:: Source document

Next up are the messed-up ranges or index space (in OpenCL, NDRange refers to the index space of the input data for data-parallel applications).
The reason that in the matrix multiplication code (which should be from our samples in computecpp-sdk) the index space is of nd_range<2>
with nd_item<2>
(info about the work-items/groups IDs and sizes) is so that the blocked (or tiled) matrix multiplication algorithm can be implemented but all accessors are 1D. The correct positions are derived through some tricky pointer arithmetic, but anyway, by no means you could do the following:
// !kinda pseudo-code, so don't take it literally
accessor<T, 1> acc(...);
parallel_for<kernel>(range<2>{size,size}, [=](id<2> i) {
acc[i] = i;
}
What you would normally do is the following:
// !kinda pseudo-code, so don't take it literally
accessor<T, 1> acc(...);
parallel_for<kernel>(range<1>{size * size}, [=](id<1> i) {
acc[i] = i;
}
This is because you wanna directly access the linear id of the internal pointer in the matrix addition case.
And if your input arrays were 2D, you'd do the opposite: range<2>{size,size}, [=](id<2> i)

::::

◆ Action item a
Copy these lines from the records verbatim: begin at the line containing "What direction is the head" and end after the line containing "Answer: the burning house".

:: Supplied material

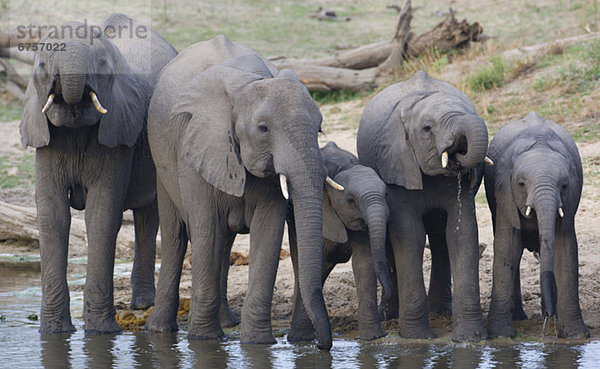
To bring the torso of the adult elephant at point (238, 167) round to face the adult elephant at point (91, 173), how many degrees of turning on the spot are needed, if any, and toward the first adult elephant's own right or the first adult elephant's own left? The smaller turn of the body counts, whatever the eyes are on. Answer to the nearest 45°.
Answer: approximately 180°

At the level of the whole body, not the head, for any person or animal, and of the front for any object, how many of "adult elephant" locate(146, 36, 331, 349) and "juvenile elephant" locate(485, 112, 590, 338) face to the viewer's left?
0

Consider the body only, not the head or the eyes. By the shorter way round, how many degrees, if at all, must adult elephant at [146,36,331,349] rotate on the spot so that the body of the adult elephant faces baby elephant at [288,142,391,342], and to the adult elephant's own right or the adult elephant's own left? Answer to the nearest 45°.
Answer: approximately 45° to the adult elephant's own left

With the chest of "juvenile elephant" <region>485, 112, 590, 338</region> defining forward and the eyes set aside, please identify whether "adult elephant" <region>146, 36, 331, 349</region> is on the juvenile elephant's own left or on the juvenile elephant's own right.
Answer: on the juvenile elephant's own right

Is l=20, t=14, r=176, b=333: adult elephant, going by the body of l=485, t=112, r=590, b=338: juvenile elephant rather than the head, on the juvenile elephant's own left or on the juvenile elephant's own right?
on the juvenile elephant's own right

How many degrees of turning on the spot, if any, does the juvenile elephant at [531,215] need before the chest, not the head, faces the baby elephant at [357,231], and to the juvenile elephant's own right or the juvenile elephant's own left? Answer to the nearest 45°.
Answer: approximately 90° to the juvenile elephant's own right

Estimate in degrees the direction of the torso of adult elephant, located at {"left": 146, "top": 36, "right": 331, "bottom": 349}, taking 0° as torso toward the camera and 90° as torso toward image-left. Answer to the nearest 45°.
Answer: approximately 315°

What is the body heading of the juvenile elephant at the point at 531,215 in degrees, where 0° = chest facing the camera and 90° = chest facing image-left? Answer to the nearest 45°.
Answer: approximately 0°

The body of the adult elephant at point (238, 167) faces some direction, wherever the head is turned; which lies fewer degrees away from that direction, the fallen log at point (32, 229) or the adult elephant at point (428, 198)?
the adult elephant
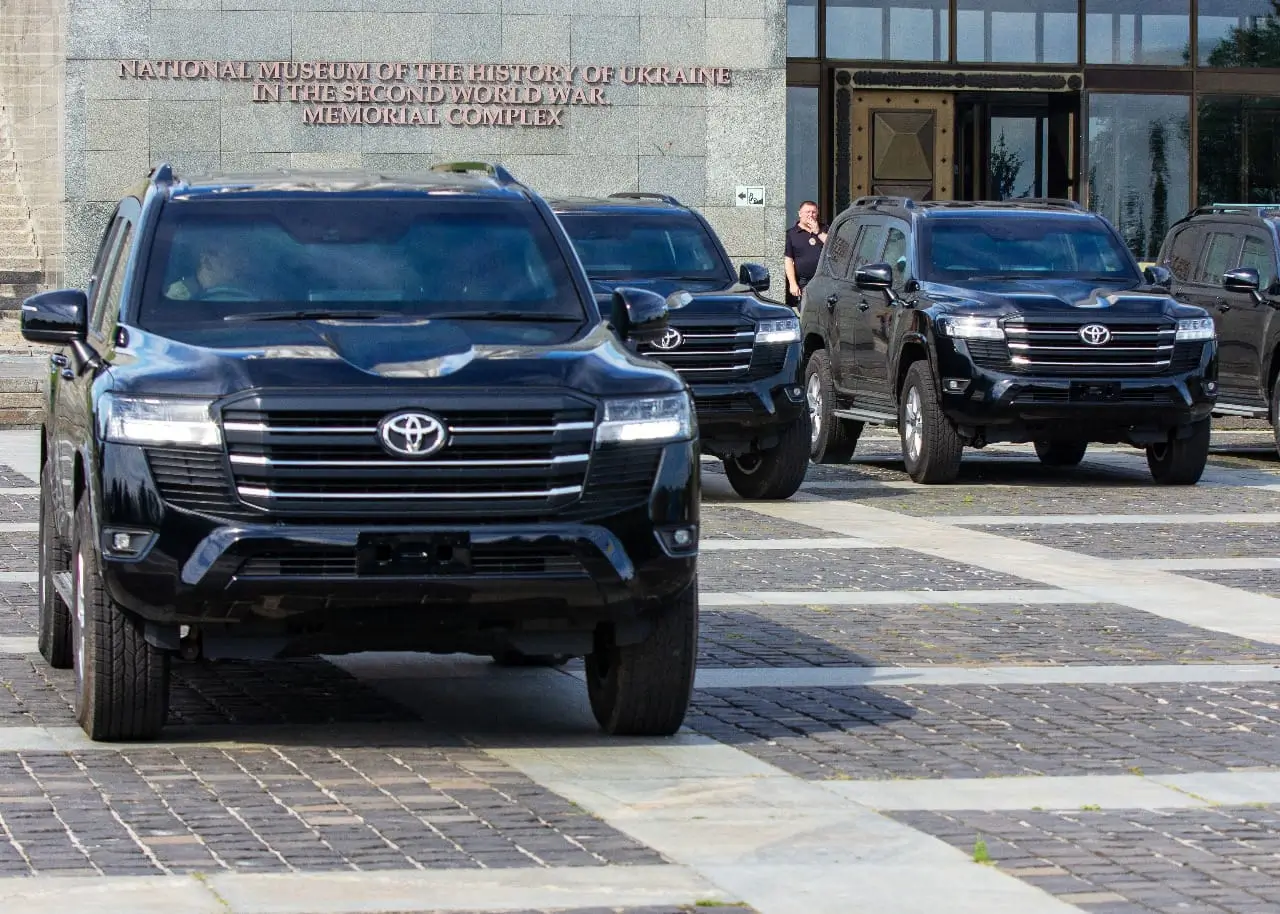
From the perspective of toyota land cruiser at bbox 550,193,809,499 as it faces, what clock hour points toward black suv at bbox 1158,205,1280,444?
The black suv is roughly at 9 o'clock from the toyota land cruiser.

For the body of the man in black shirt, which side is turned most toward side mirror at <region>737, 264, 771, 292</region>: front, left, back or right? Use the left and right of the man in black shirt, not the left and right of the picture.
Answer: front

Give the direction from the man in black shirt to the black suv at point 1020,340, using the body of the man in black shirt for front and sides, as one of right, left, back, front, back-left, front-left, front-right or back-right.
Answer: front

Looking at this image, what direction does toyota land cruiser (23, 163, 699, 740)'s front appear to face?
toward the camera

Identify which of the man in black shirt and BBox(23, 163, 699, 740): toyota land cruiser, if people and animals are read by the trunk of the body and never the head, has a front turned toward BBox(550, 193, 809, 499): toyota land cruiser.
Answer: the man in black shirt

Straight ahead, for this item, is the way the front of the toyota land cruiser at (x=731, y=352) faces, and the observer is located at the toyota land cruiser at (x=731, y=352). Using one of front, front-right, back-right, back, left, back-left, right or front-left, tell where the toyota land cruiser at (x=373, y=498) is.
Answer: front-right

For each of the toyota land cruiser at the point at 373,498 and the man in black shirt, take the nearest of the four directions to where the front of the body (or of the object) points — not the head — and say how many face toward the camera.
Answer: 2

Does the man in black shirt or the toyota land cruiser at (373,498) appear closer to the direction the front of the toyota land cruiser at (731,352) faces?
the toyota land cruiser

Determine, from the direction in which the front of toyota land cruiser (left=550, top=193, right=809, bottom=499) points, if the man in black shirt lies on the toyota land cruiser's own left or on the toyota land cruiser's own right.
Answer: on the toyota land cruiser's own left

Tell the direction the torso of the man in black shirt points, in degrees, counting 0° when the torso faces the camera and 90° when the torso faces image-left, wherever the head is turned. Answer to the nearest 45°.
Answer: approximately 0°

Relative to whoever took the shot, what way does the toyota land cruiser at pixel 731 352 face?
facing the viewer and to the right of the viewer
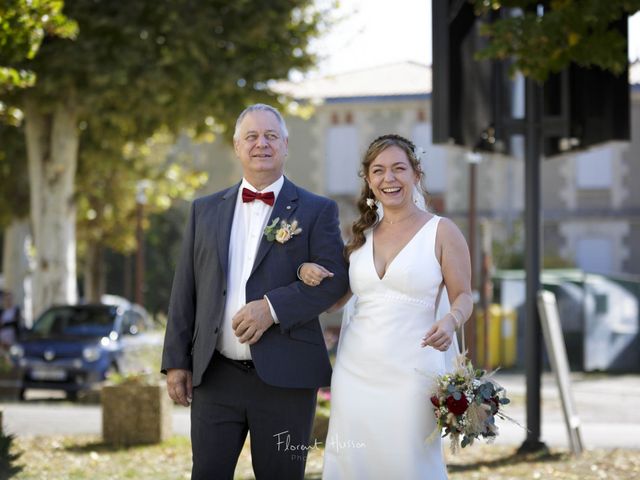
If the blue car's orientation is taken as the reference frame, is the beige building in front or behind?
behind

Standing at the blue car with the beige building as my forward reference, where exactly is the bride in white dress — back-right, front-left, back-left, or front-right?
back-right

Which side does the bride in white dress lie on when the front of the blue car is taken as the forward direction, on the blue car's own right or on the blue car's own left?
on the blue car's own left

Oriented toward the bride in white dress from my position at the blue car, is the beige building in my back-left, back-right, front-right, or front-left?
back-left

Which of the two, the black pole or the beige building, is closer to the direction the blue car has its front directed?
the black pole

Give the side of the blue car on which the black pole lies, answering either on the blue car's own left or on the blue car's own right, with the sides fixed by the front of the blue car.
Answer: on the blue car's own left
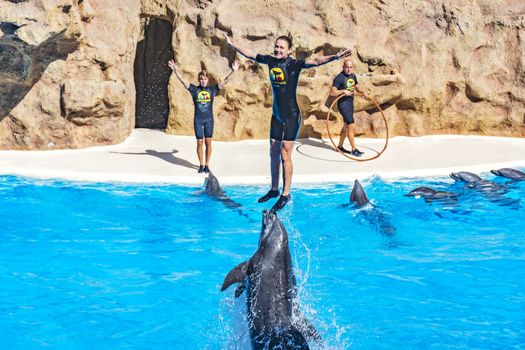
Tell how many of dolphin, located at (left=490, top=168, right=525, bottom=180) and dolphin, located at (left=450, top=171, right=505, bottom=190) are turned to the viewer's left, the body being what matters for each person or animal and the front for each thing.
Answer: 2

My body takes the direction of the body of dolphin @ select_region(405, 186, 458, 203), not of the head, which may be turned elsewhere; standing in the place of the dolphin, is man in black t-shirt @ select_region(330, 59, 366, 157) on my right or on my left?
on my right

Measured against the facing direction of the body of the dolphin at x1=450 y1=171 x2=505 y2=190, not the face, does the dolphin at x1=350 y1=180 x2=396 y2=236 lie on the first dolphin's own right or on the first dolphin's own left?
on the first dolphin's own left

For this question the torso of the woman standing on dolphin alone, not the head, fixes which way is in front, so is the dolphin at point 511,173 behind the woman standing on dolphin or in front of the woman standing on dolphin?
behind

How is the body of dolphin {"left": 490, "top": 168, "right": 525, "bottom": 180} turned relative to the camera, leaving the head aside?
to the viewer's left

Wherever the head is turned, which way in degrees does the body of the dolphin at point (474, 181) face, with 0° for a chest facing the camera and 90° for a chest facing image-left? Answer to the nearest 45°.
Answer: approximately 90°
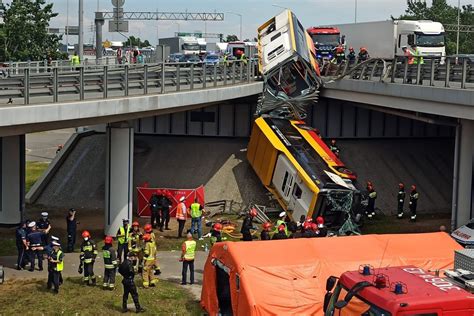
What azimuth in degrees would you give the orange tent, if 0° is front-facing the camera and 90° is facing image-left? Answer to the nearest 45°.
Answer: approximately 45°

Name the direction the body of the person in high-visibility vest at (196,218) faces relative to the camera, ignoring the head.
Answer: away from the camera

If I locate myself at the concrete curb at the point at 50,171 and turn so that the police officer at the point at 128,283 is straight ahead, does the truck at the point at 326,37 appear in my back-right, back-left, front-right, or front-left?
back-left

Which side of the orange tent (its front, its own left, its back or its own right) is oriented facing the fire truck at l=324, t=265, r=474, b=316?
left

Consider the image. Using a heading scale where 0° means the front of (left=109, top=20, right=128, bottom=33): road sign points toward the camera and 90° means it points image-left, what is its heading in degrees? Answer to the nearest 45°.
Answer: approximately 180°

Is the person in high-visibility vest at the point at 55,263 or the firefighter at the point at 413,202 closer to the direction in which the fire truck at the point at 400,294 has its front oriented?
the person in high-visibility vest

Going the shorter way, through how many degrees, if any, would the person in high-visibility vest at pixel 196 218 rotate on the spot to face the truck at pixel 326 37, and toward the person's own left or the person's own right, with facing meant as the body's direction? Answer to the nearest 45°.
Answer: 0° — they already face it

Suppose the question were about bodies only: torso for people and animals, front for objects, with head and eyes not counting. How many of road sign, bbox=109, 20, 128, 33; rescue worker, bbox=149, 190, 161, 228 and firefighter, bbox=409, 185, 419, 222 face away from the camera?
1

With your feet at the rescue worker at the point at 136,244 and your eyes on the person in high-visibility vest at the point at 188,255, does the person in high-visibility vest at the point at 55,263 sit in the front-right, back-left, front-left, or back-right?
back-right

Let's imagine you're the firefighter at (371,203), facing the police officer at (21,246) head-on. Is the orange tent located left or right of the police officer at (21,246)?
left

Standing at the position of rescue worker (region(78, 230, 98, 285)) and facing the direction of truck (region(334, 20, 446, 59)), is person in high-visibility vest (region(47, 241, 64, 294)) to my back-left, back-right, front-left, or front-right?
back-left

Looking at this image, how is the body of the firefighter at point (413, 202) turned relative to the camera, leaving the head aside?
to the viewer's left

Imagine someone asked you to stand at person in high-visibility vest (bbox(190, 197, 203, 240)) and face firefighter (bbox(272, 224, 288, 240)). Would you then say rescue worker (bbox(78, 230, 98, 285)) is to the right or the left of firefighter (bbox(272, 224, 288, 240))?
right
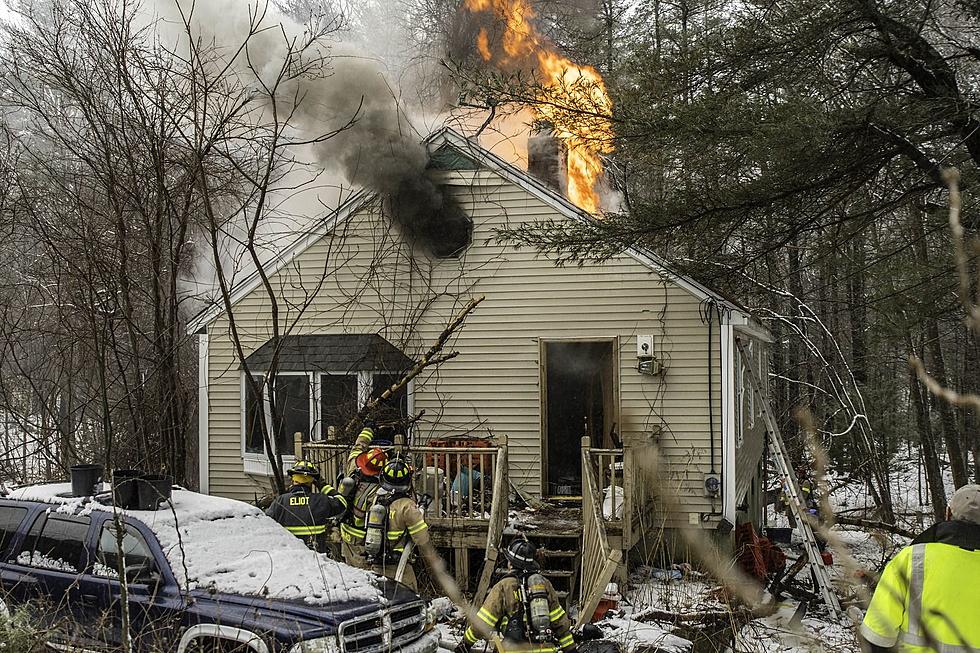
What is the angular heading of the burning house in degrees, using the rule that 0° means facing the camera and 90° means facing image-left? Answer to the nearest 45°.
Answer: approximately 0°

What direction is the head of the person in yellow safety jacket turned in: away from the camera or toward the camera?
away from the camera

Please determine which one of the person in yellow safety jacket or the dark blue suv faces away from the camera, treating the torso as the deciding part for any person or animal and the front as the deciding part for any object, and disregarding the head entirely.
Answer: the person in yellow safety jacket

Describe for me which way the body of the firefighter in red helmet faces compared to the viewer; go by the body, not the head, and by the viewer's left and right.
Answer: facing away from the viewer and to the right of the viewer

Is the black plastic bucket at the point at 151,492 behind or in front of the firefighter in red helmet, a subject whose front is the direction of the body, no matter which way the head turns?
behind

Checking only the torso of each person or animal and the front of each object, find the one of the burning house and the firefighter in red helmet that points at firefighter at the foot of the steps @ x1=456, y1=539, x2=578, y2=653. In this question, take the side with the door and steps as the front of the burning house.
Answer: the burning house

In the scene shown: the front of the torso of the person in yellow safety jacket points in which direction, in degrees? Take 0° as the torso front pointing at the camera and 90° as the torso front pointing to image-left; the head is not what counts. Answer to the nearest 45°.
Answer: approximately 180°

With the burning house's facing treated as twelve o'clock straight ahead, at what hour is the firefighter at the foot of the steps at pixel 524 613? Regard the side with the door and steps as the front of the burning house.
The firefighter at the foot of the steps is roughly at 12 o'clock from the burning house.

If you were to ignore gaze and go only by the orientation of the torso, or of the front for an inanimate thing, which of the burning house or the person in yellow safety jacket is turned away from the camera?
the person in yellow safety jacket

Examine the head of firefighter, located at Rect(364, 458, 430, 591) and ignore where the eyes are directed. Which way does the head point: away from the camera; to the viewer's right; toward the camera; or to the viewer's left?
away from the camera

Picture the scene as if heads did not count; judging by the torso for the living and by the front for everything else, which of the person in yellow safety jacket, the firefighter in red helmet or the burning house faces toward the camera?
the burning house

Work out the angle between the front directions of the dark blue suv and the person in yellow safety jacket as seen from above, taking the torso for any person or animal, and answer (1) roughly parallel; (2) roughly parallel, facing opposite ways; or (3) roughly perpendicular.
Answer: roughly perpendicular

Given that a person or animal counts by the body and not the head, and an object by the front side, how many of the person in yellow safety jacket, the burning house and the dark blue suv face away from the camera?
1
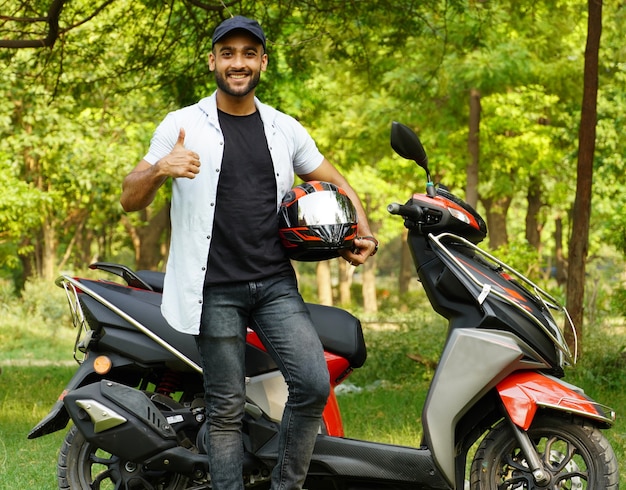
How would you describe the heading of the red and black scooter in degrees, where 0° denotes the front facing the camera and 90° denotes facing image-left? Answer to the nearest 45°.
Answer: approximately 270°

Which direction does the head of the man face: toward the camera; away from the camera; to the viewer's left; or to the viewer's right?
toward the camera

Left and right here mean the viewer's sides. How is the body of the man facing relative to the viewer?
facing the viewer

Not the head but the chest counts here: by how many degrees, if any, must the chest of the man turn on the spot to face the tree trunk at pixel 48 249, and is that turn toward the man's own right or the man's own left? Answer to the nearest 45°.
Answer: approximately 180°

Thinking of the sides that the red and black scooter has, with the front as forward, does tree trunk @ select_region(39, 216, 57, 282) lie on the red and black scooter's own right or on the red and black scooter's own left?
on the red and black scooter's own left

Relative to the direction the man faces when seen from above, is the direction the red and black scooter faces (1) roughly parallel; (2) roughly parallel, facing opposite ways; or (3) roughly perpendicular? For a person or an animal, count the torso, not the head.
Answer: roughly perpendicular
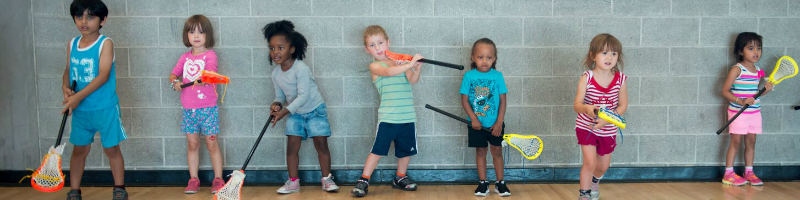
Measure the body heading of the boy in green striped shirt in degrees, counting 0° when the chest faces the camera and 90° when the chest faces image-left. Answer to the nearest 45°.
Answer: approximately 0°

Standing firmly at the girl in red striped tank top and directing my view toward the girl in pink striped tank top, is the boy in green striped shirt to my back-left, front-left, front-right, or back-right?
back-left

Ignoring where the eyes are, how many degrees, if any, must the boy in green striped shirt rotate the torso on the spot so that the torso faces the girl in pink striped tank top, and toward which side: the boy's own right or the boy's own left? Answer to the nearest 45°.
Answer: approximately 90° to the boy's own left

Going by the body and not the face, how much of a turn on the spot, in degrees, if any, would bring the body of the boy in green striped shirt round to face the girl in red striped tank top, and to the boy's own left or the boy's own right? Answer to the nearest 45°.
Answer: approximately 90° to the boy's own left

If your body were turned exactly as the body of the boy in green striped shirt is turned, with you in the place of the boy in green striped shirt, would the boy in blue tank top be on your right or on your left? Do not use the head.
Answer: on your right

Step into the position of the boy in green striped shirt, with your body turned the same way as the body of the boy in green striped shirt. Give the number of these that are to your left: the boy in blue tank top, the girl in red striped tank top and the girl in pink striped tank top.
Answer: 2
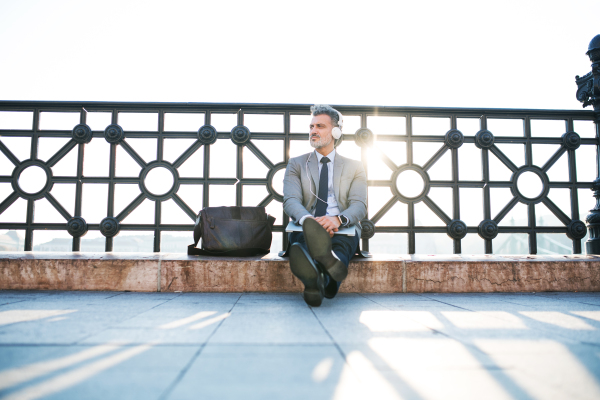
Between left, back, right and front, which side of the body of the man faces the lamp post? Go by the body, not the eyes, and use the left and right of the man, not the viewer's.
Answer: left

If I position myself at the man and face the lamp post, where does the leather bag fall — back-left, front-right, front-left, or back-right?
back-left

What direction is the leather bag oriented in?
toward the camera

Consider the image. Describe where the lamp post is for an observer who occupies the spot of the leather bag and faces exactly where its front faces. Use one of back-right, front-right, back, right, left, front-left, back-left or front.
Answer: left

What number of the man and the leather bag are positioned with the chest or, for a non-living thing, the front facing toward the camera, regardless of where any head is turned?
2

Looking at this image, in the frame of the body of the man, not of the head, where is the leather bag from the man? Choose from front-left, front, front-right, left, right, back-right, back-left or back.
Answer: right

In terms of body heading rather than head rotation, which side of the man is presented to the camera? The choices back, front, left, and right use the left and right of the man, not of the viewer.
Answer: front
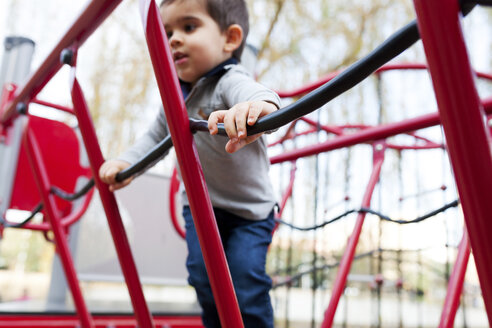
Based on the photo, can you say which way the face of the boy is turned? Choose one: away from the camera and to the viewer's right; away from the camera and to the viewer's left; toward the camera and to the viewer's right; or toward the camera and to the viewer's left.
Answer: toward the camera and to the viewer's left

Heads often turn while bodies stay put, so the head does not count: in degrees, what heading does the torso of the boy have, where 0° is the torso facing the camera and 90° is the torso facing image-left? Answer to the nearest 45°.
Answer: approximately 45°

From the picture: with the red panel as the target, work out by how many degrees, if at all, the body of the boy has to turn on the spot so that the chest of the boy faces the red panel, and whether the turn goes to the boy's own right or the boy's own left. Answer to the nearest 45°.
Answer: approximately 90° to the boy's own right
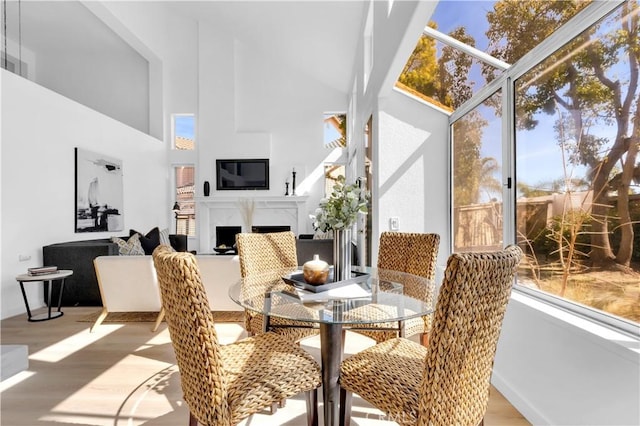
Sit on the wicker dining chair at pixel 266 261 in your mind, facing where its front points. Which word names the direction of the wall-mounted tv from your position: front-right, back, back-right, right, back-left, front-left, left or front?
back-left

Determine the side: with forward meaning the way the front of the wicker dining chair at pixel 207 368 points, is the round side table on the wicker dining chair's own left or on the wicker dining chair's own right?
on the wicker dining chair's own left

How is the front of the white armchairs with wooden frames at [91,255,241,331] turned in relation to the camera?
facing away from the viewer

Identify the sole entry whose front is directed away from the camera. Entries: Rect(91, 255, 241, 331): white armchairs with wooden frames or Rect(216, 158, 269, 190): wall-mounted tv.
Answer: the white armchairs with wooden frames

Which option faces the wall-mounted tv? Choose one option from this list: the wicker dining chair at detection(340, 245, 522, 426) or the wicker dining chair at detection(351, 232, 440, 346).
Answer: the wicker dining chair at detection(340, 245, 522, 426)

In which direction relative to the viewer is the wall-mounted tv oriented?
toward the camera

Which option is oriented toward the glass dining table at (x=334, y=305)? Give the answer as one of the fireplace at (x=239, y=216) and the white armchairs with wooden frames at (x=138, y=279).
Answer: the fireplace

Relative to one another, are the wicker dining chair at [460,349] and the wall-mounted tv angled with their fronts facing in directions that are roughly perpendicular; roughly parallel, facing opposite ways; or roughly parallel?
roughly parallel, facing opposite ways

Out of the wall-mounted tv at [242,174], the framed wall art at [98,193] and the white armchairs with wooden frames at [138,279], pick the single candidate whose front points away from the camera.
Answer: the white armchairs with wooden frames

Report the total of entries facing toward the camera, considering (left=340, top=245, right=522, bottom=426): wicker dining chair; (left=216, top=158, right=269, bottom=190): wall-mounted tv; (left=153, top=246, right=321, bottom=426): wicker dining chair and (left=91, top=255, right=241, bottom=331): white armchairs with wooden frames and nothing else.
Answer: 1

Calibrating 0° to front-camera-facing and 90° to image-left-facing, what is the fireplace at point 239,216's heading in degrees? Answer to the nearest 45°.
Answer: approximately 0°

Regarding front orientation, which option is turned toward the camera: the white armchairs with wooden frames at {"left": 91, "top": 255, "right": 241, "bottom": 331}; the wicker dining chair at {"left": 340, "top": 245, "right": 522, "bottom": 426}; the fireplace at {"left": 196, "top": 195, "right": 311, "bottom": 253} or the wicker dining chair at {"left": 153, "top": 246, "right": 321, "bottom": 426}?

::::

◆ Action item b
According to the excerpt on SYCL index spaces, what does NDRange refer to in OpenCL?

◆ Task answer a
What direction is the head of the person in yellow safety jacket turned in: away from the camera or toward the camera?
away from the camera

Please determine which one of the person in yellow safety jacket or the dark blue suv faces away from the camera, treating the torso as the deciding part for any person or animal and the front as the deciding part for any object, and disregarding the head entirely.
Answer: the person in yellow safety jacket

Describe for me which way the body of the firefighter in red helmet faces compared to the viewer; go by the body, not the head, and by the viewer's left and right.
Answer: facing away from the viewer and to the right of the viewer

Is the black plastic bucket at the point at 151,492 behind or in front of the firefighter in red helmet, a subject whose front is the direction of the body, no matter which way the head turns?
behind

Checking only the torso of each person or animal and the front of each object, find the one of the burning house and the firefighter in red helmet that points at firefighter at the foot of the steps @ x1=456, y1=539, x2=578, y2=653. In this question, take the side with the door and steps as the front of the burning house.
Answer: the burning house

◆ Task answer b
The index space of the input data for data-parallel applications.